21 Neige, -14°. Dimanche. Marguerite arrive de Tours, à la gare de Moulins, elle entend la messe à 7h ½ et part ensuite dans son auto. Au tournant de la route de Chapeau, la voiture dérape dans la neige et se couche dans le fossé sans faire aucun mal aux voyageurs. Heureusement pour Marguerite, M. de Dampierre passe peu de temps après et la ramène ici. Dans l’après midi, les chauffeurs des Gouttes et des Fougis munis de fagots, de pelles et de pioches, aidés des métayers du voisinage réussissent à sortir l’auto de son fossé et de la ramener coucher dans son garage.
22 Journée sans histoire. Quelques flocons de neige. St Vincent, l’hiver se reprend.
23 -17°. Lettre de Marcelle que j’attendais demain pour me ramener, qui me dit qu’avec le froid qu’il fait, je suis bien mieux aux Gouttes qu’à Tâches et qu’elle ne viendra que le 30. Elle a peut-être raison.

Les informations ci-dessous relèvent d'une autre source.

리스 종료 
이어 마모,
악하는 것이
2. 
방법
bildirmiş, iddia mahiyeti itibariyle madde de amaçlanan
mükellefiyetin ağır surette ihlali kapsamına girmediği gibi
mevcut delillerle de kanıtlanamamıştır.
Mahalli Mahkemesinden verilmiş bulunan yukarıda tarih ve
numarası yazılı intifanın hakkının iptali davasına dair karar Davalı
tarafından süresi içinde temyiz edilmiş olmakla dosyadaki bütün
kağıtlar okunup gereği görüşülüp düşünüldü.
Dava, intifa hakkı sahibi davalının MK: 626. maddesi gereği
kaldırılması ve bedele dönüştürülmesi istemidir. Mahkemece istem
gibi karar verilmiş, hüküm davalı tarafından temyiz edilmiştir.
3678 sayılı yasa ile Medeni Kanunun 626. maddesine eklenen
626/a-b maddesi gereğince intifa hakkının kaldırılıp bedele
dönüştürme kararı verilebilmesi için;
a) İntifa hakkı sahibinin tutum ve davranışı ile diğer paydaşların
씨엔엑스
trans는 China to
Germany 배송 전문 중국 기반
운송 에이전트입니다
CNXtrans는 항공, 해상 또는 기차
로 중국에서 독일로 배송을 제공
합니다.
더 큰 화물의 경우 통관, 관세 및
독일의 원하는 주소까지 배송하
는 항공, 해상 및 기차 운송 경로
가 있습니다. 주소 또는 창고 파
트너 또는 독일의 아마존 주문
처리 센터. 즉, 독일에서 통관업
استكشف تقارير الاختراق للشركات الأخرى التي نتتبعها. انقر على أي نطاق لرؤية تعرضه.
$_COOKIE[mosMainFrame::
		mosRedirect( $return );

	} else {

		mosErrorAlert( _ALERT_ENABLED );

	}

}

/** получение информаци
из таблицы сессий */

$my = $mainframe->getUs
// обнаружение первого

24 -14°. Edmond atteint par la limite d’âge (61 ans) est renvoyé dans ses foyers, il nous revient de Belfort par Paris. Son bataillon composé de mille hommes lui fait des adieux touchants. D’abord le général l’invite à déjeuner et après un mot fort élogieux lui donne un charmant dessin à la plume rappelant le 615ème Régiment de pionniers et 1° Bataillon. Lui-même offre à déjeuner à 21 officiers. Au dessert, échange de discours pendant lesquels le colonel verse une larme. Comme souvenirs, ses camarades lui donnent un fanion en soie bleue avec la devise du bataillon en or (coût 800). Quant aux sous officiers, ils lui apportent une magnifique canne. Mon cher neveu qui comme je le connais a dû être la bonté même pour tous est bien récompensé.
25 -14°. Les Edmond partent pour Clermont où le commandant doit être démobilisé et déjeunent en passant à Bulhon. Les Villeneuve reviennent de Nice.
26 -13°. Les Edmond reviennent de Clermont en déjeunant de nouveau à Bulhon d’où ils me ramènent de bonnes nouvelles. M. Clayeux a épousé en octobre 1813 Melle Maslin qui avait 16 ans à St Parize le Châtel, M. Maslin son père étant maire de cette même commune est mort en 1821 et a été inhumé à St Pierre.
27 Dégel. Zabeth va à 2 h du matin chercher à la gare de Moulins Antoine retour de Paris. Il y a un tel verglas qu’elle laisse sa voiture sur la route avant Pamloup et va coucher à l’hôtel d’Enghien. Le château de Mirabelle aux Dubois de La Sablonnière. Le feu a pris au premier étage dans la chambre de l’institutrice. Marcelle déjeune à Luanges et partage avec les Massias et les Rouville un cochon de 120 kilos.
28 Dégel. Dimanche. Les Fougis viennent dîner. Zabeth est très inquiète de la santé de sa mère.
29 Colombier marchand de chiffons à Nevers a acheté dernièrement le château de Sauvigny. Après l’autre guerre, il s’était déjà rendu acquéreur du gros domaine de la Chaume Milon. Cet Auvergnat venu dans notre région portant toute sa fortune au bout d’un bâton dans un mouchoir plié en 4 a bien su s’enrichir. En 1918, le camp Américain dans lequel il a trafiqué tant qu’il a pu, a bien été pour beaucoup là dedans.
30 Pluie. Lettre de Marcelle qui me raconte que par le verglas, elle a mis 2h ¾ pour conduire ses métayères au marché de Nevers.
31 Pluie. Je fais le tour par l’allée de la Griotte et les Deux Villes par temps doux. Geneviève m’invite à diner avec les Maurice de La Geneste et l’inséparable Catherine Puzenat. Je refuse ne sortant plus le soir.